The hot tub... tell me about the hot tub.
Oooooh, the hot tub. Okay, buckle up. This is where the "escape" part really kicks in. First, it's outside. Which is delightful, even in (slightly) chilly weather. Okay, I might have nearly frozen my backside getting out, but it was worth it. The stars! The silence! (Mostly.) I went at night. It was magical. I spent a solid hour just... *existing*. Seriously, if you're stressed, go to the hot tub. It's better than therapy. Almost. Except... the jets. They were a little... *enthusiastic*. Like, borderline aggressive. One second I was peacefully contemplating the universe, the next my internal organs were doing the cha-cha. But hey, it was fun! Different? Yes. Good? Mostly. Would I go back? Absolutely. Just maybe wear a swimsuit that can handle a little jostling.

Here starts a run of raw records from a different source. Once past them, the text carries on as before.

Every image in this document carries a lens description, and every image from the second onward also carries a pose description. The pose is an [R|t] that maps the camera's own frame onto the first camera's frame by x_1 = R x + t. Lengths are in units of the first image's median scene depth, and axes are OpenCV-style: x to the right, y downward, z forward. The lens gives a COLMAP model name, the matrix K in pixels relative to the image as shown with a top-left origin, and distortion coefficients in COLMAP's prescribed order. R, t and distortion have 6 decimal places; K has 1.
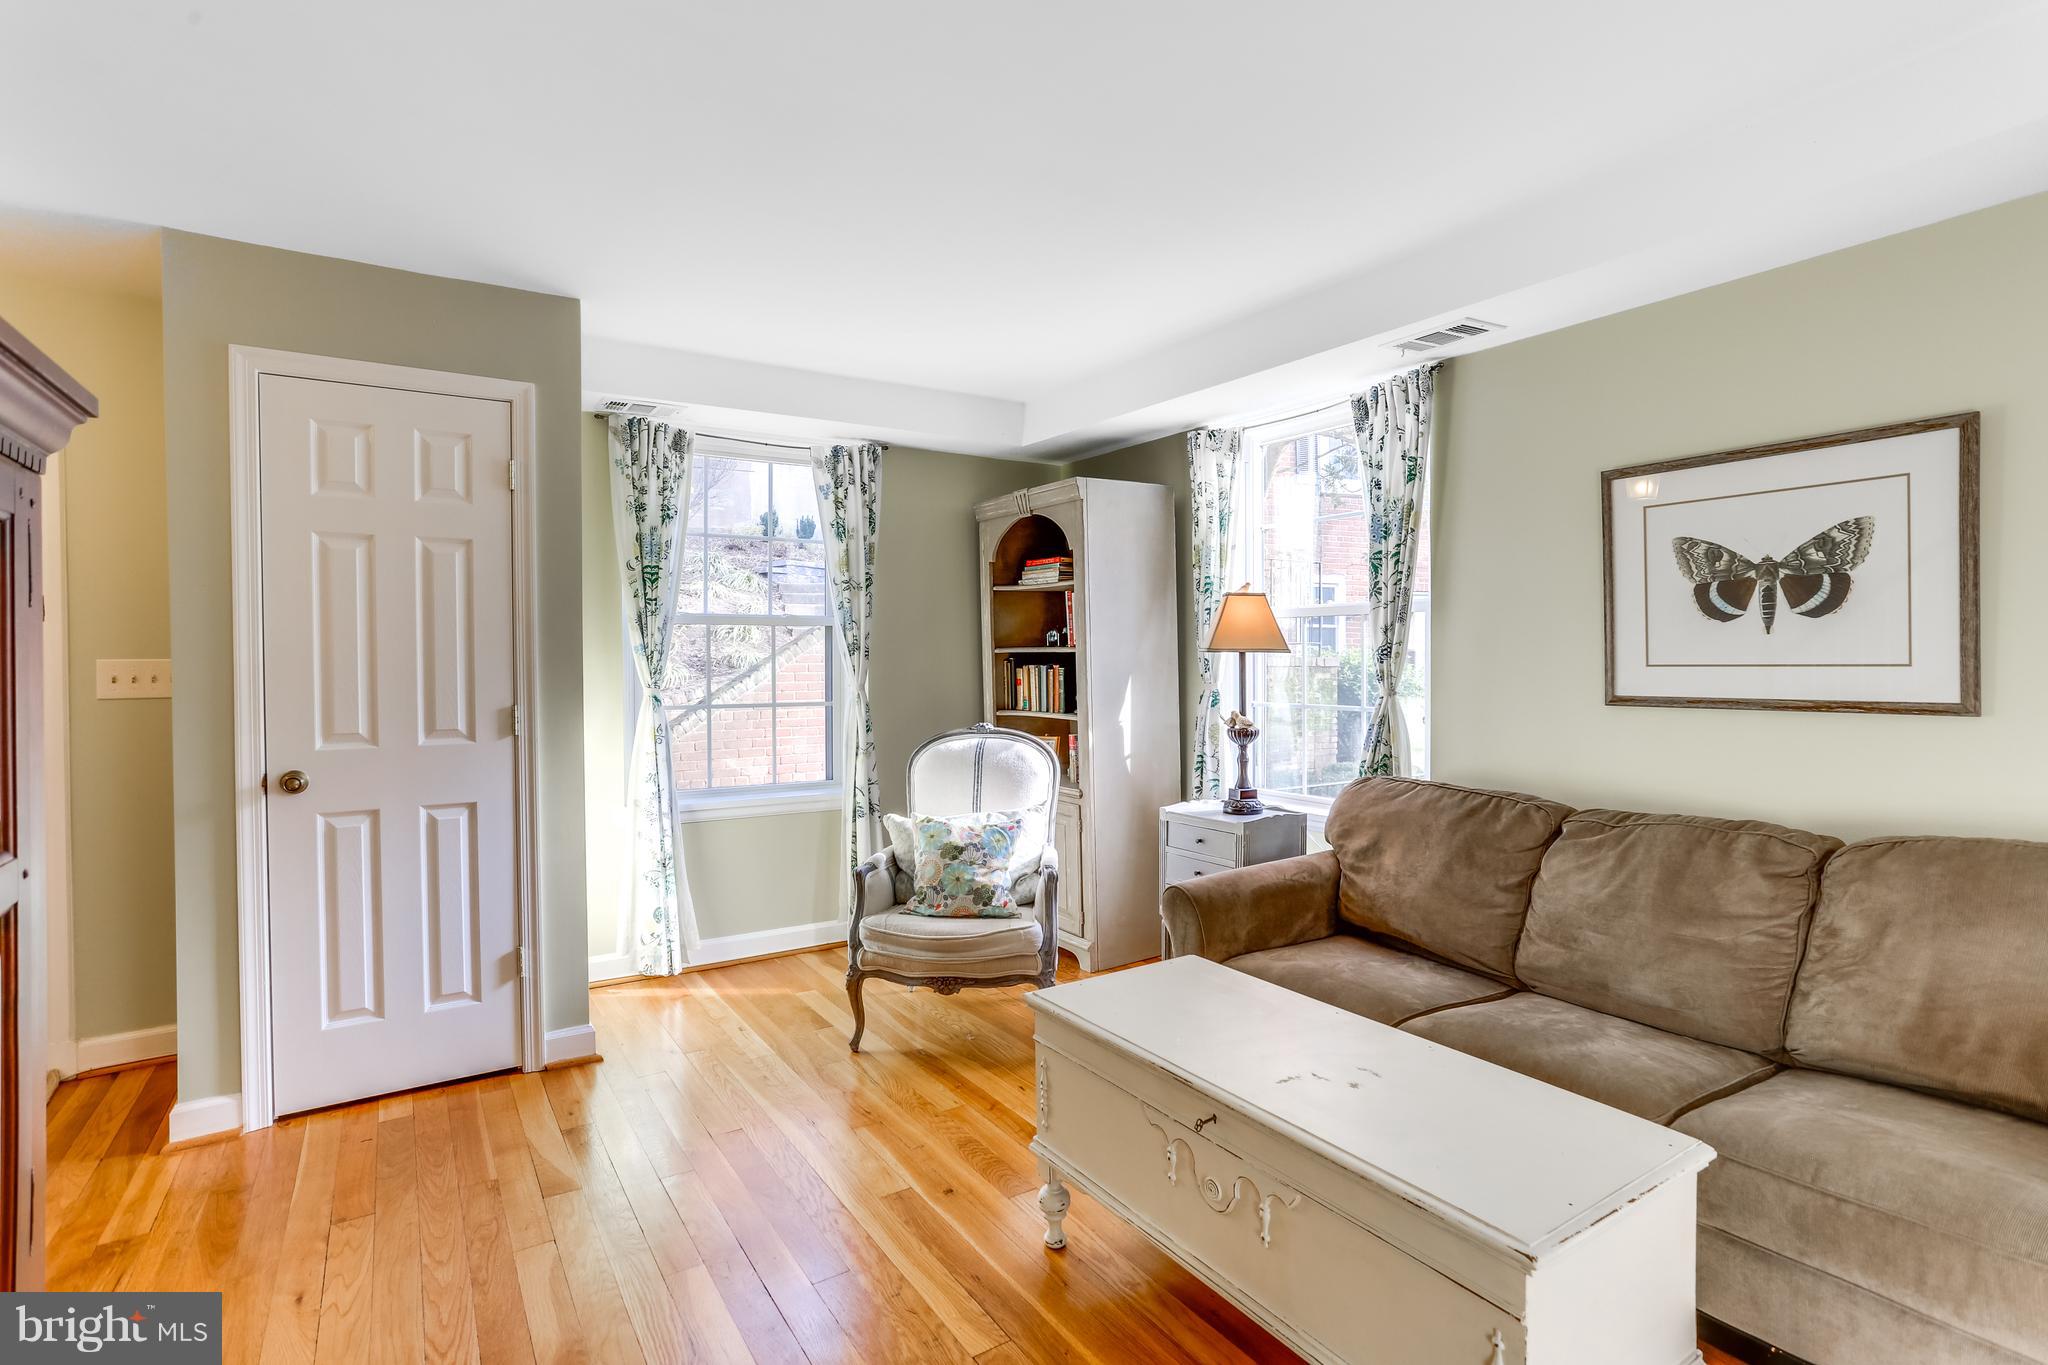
lens RADIAL K [[992.0, 0, 1021.9], [0, 992.0, 663.7], [0, 0, 1]] dist [-0.048325, 0.027628]
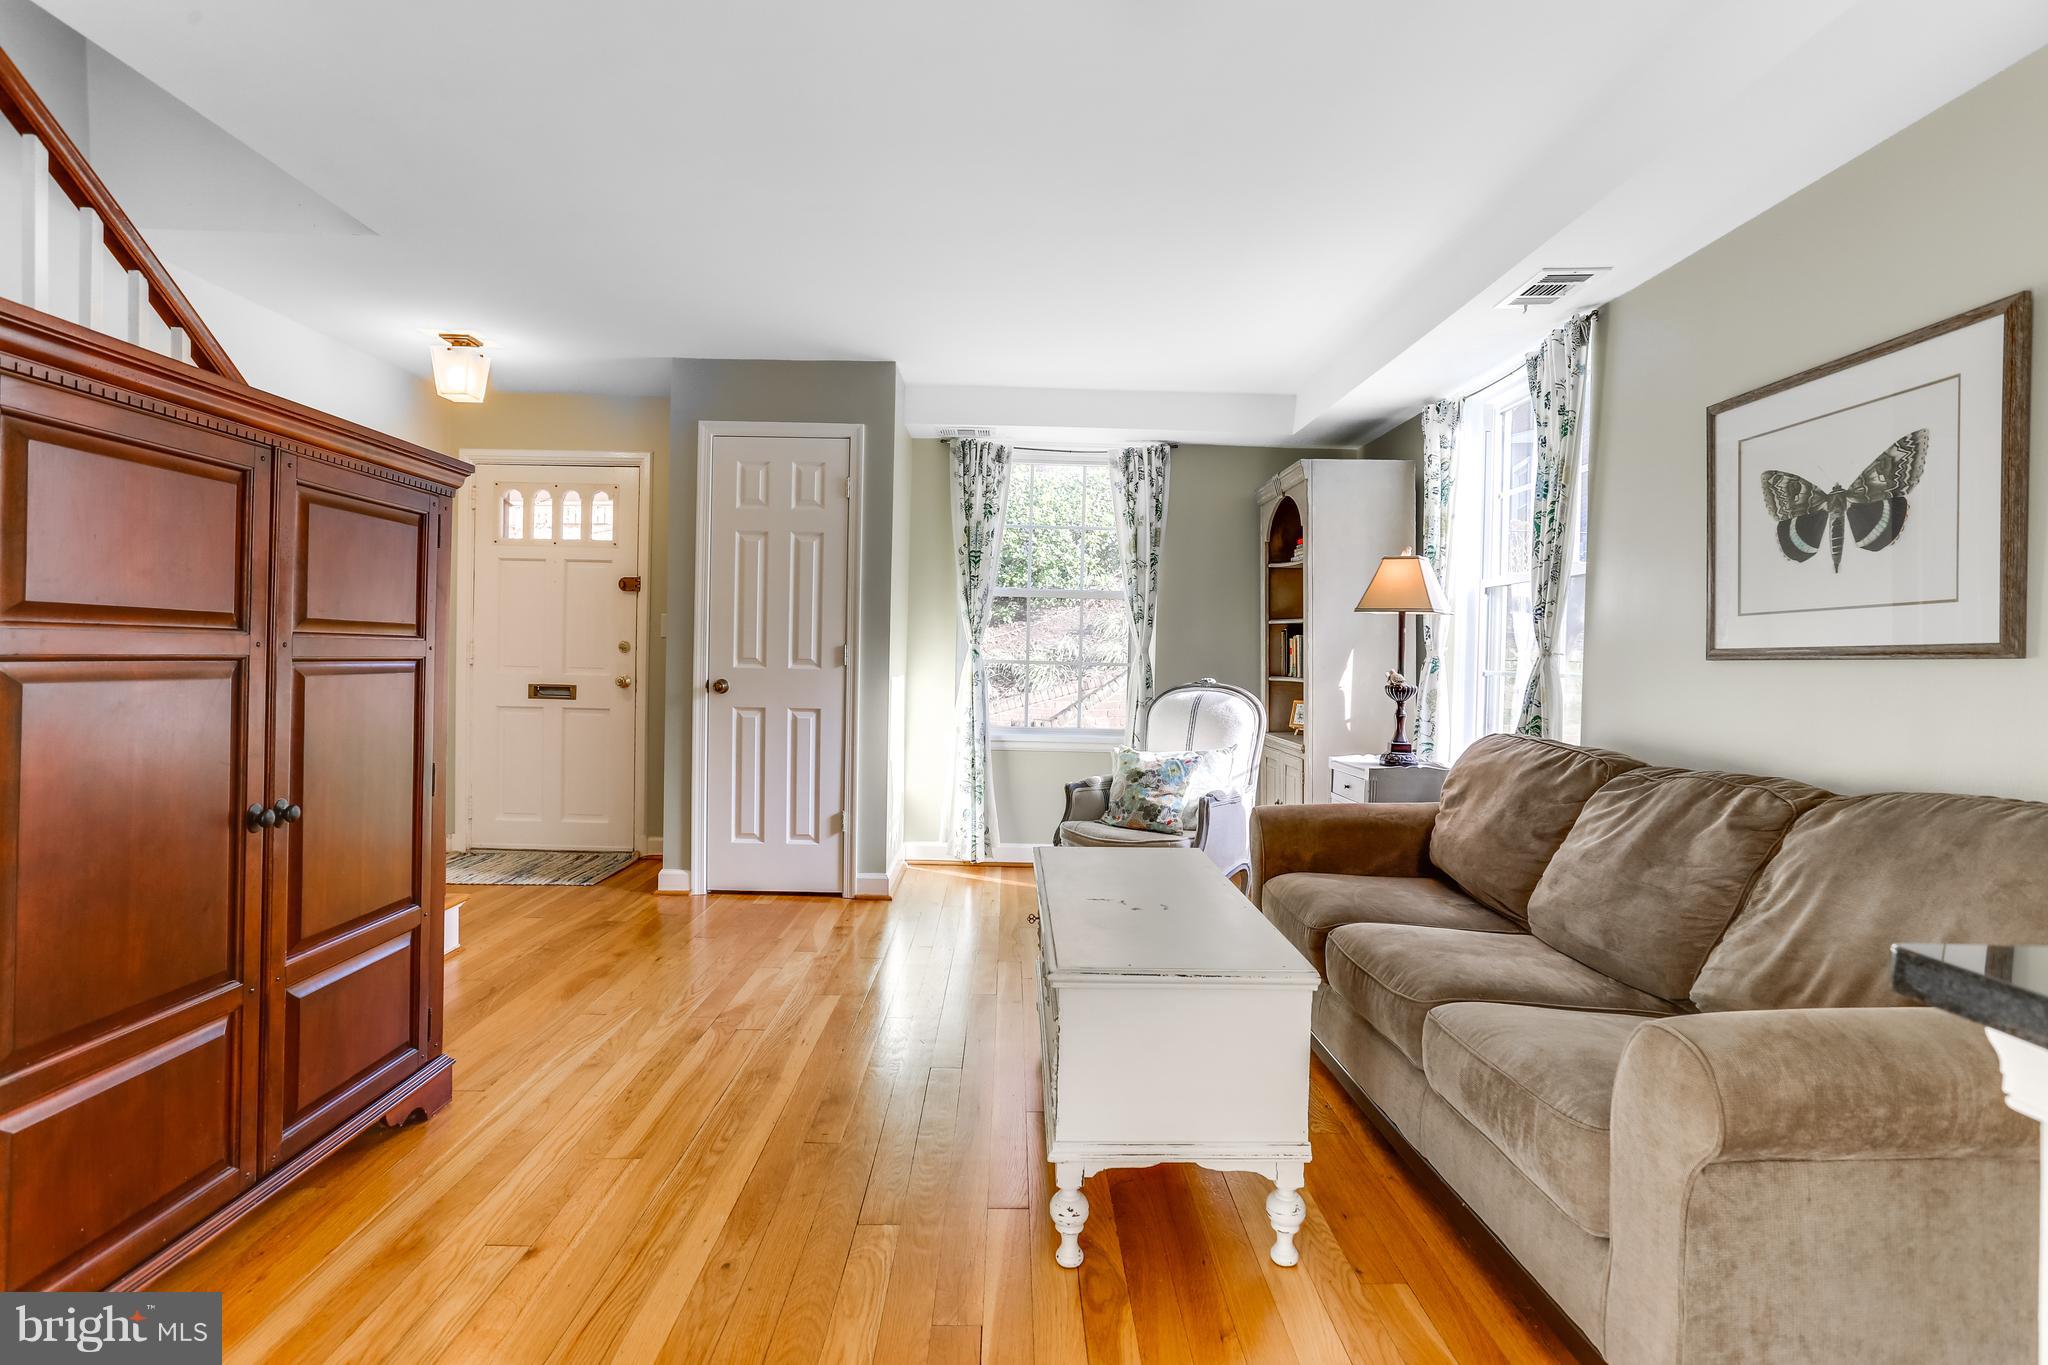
lens RADIAL K [[992.0, 0, 1030.7], [0, 992.0, 667.3], [0, 0, 1]] dist [-0.048325, 0.027628]
pose [[0.847882, 0.029410, -0.529369, 0.503522], [-0.031431, 0.999492, 0.005186, 0.059874], [0.529253, 0.012241, 0.848376, -0.107923]]
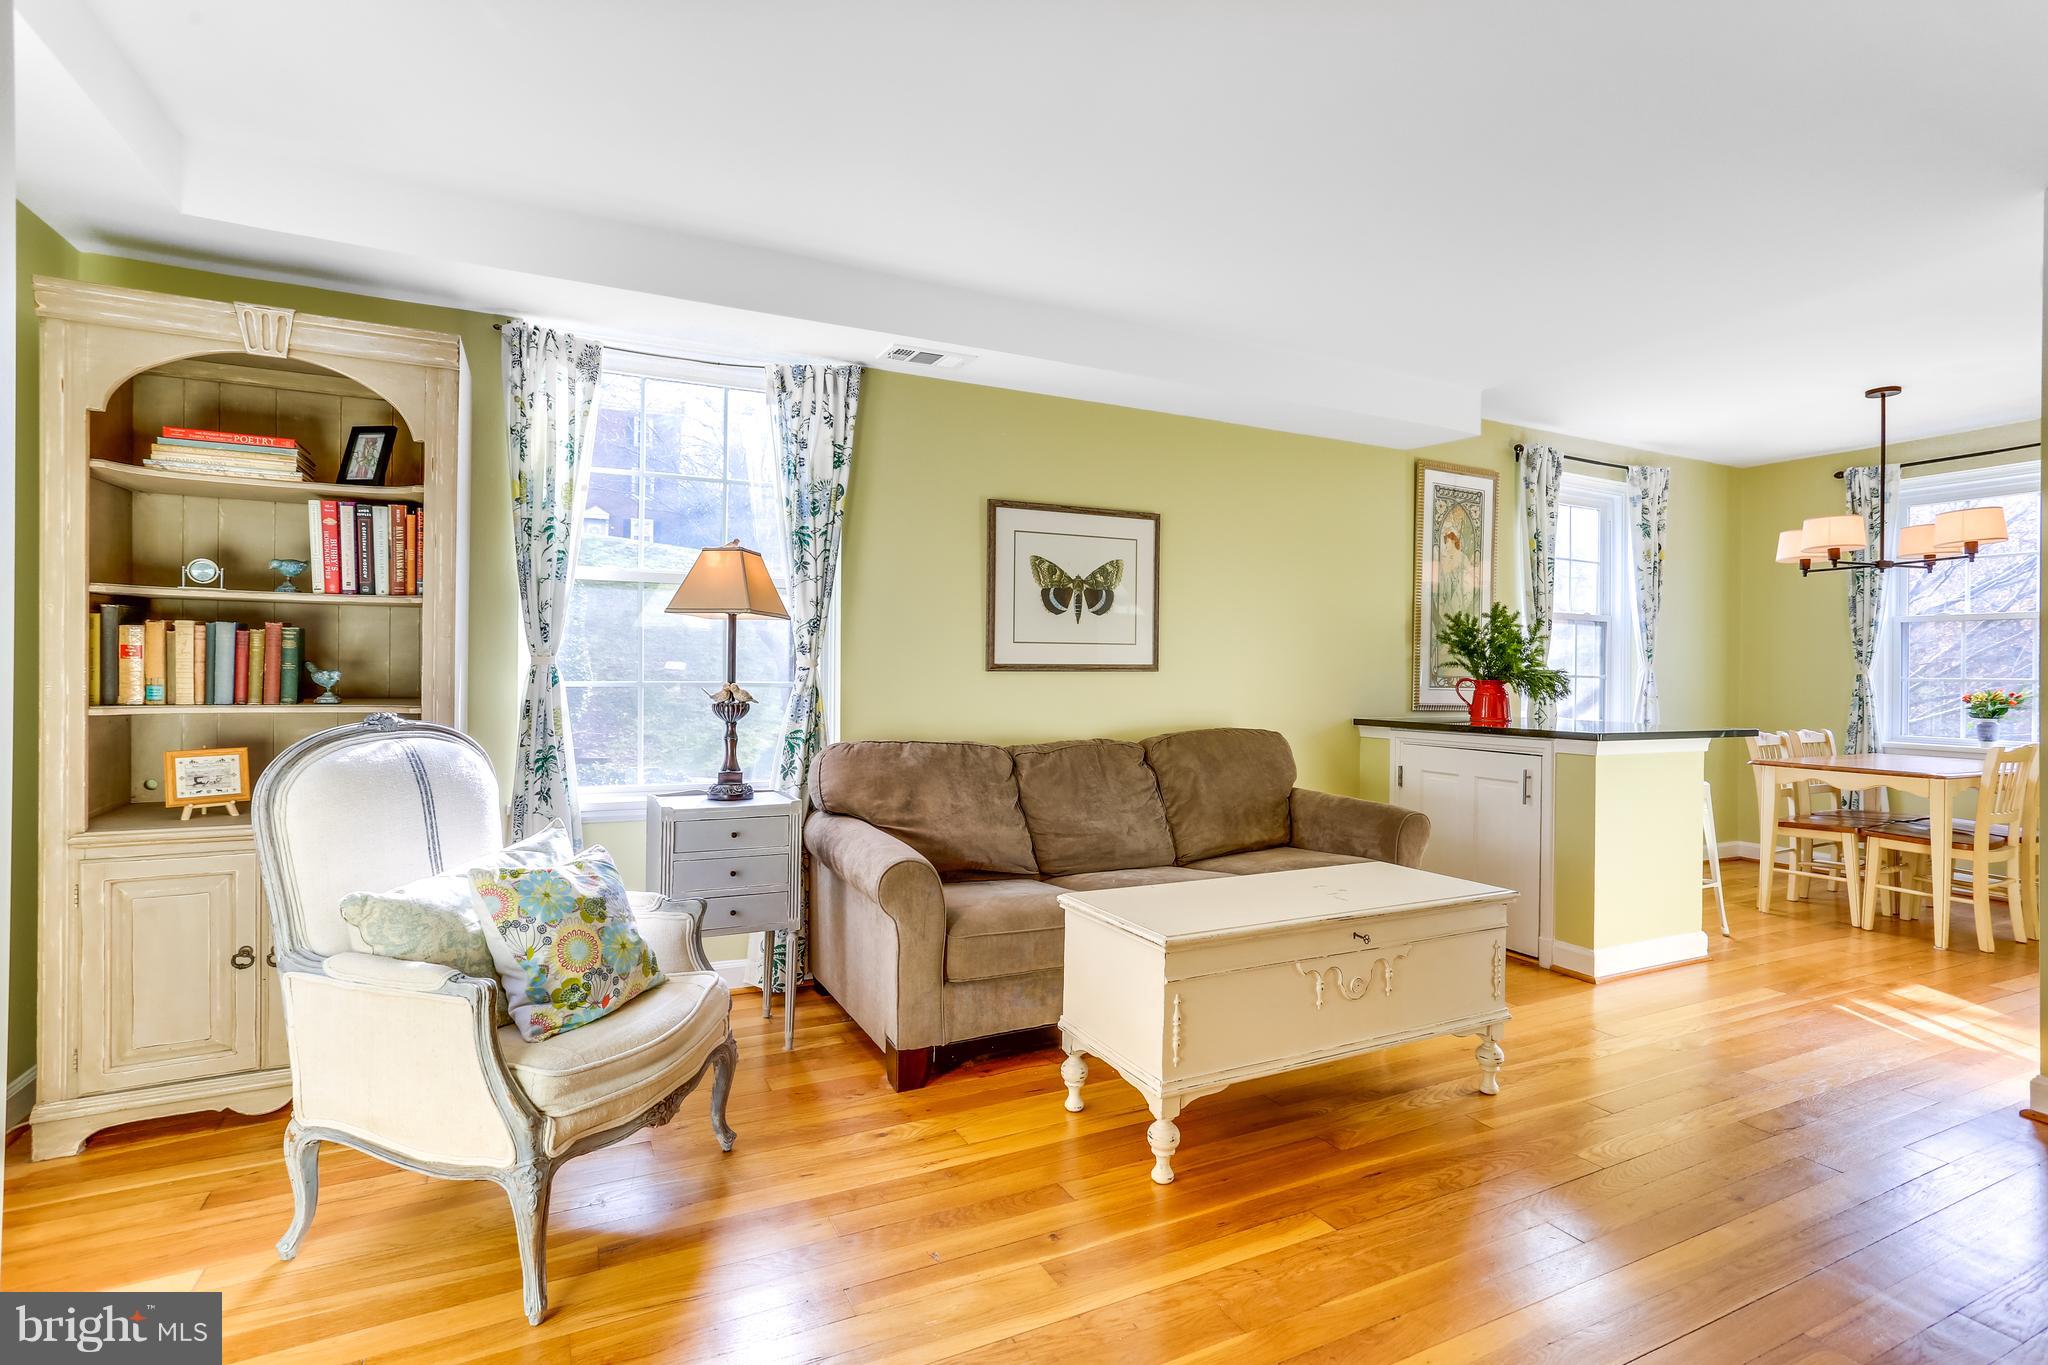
lens RADIAL K [[992.0, 0, 1036.4], [0, 992.0, 665.8], [0, 0, 1]] dist [-0.048325, 0.027628]
pose [[0.113638, 0.015184, 0.993406, -0.709133], [-0.001239, 0.999885, -0.015141, 0.051982], [-0.993521, 0.000490, 0.113644, 0.720073]]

Did you find any *actual* problems? The world isn't perfect, you know.
Okay, fine. I'll admit it. There were a few tiny things. The Wi-Fi was a tad spotty. Like, sometimes you'd connect, sometimes you wouldn't. Which, honestly, was kind of a blessing in disguise. Forced digital detox? Yes, please! The coffee maker in my room looked like it had seen better days. I'M KIDDING. I didn't even try making coffee in the room. I went straight to the breakfast bar with the good stuff. I'm impatient like that. Also, parking... could get a *little* crowded. But really, those are minor quibbles. Nothing that ruined the overall experience. And hey, nobody's perfect. Except maybe that chef who made the steak. Seriously, I'm still dreaming about that.